BRATISLAVA (AFP) – Budget-squeezed EU countries will ask Brussels for their share of the billions in Irish back taxes demanded from tech giant Apple, officials said on Saturday.
The European Commission, the EU’s powerful competition regulator, last month ordered Apple to reimburse a record 13 billion euros ($15 billion) in unpaid taxes in Ireland.
As part of its historic decision, which angered Washington, the commission said other EU countries could also claim a slice of the 13 billion euros.
“If it’s legally accurate, you can be sure that as minister of finance I will take it,” Austria’s Hans Joerg Schelling said on the sidelines of two days of talks with his EU counterparts.

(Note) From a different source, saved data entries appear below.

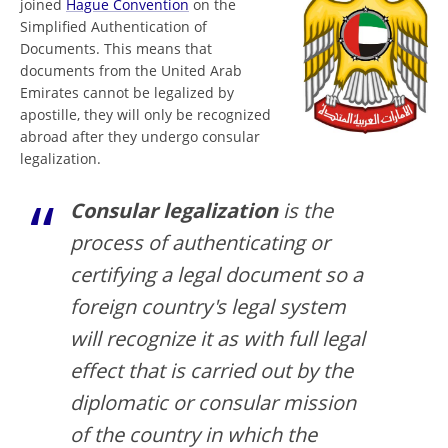
joined
Hague Convention
on the
Simplified Authentication of
Documents. This means that
documents from the United Arab
Emirates cannot be legalized by
apostille, they will only be recognized
abroad after they undergo consular
legalization.
Consular legalization
is the
process of authenticating or
certifying a legal document so a
foreign country's legal system
will recognize it as with full legal
effect that is carried out by the
diplomatic or consular mission
of the country in which the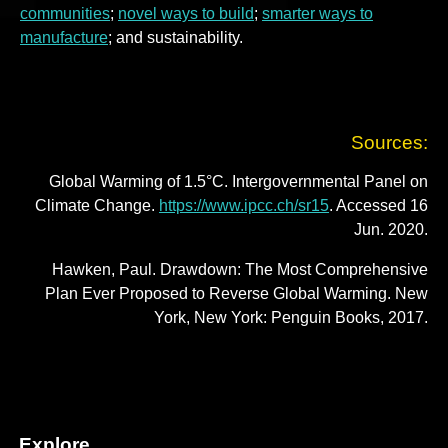
communities
;
novel ways to build
;
smarter ways to
manufacture
; and sustainability.
Sources:
Global Warming of 1.5°C. Intergovernmental Panel on
Climate Change.
https://www.ipcc.ch/sr15
. Accessed 16
Jun. 2020.
Hawken, Paul. Drawdown: The Most Comprehensive
Plan Ever Proposed to Reverse Global Warming. New
York, New York: Penguin Books, 2017.
Explore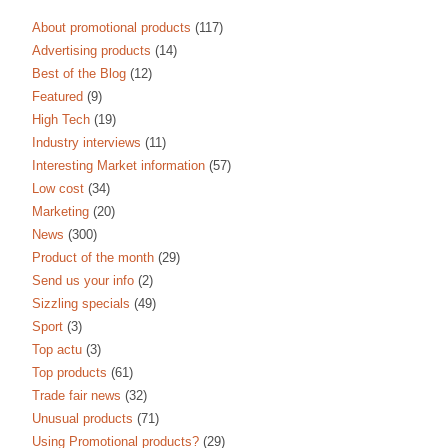
About promotional products
(117)
Advertising products
(14)
Best of the Blog
(12)
Featured
(9)
High Tech
(19)
Industry interviews
(11)
Interesting Market information
(57)
Low cost
(34)
Marketing
(20)
News
(300)
Product of the month
(29)
Send us your info
(2)
Sizzling specials
(49)
Sport
(3)
Top actu
(3)
Top products
(61)
Trade fair news
(32)
Unusual products
(71)
Using Promotional products?
(29)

“We Austrians are looking at it intensively,” Schelling said at the talks in Bratislava, Slovakia, adding that other member states — including Italy — were also considering a payout.
The commission argued that Dublin handed Apple favourable tax terms that amounted to state aid — illegal under its rules.
EU Competition Commissioner Margrethe Vestager called Apple’s operations in Ireland a “sham”, designed to funnel revenue from throughout the European Union to avoid paying tax.
Spain, which is under threat of an EU fine for breaking spending rules, also said it would explore the idea of claiming its share in an effort to boost national revenue, a government source said.
However, the source told AFP that the method for calculating the amount was yet to be determined.
The European Commission said Apple paid an effective corporate tax rate of just 0.005 per cent on its European profits in 2014 — equivalent to just 50 euros for every million.
Ireland’s parliament this week voted in favour of appealing the European Commission ruling after a heated debate.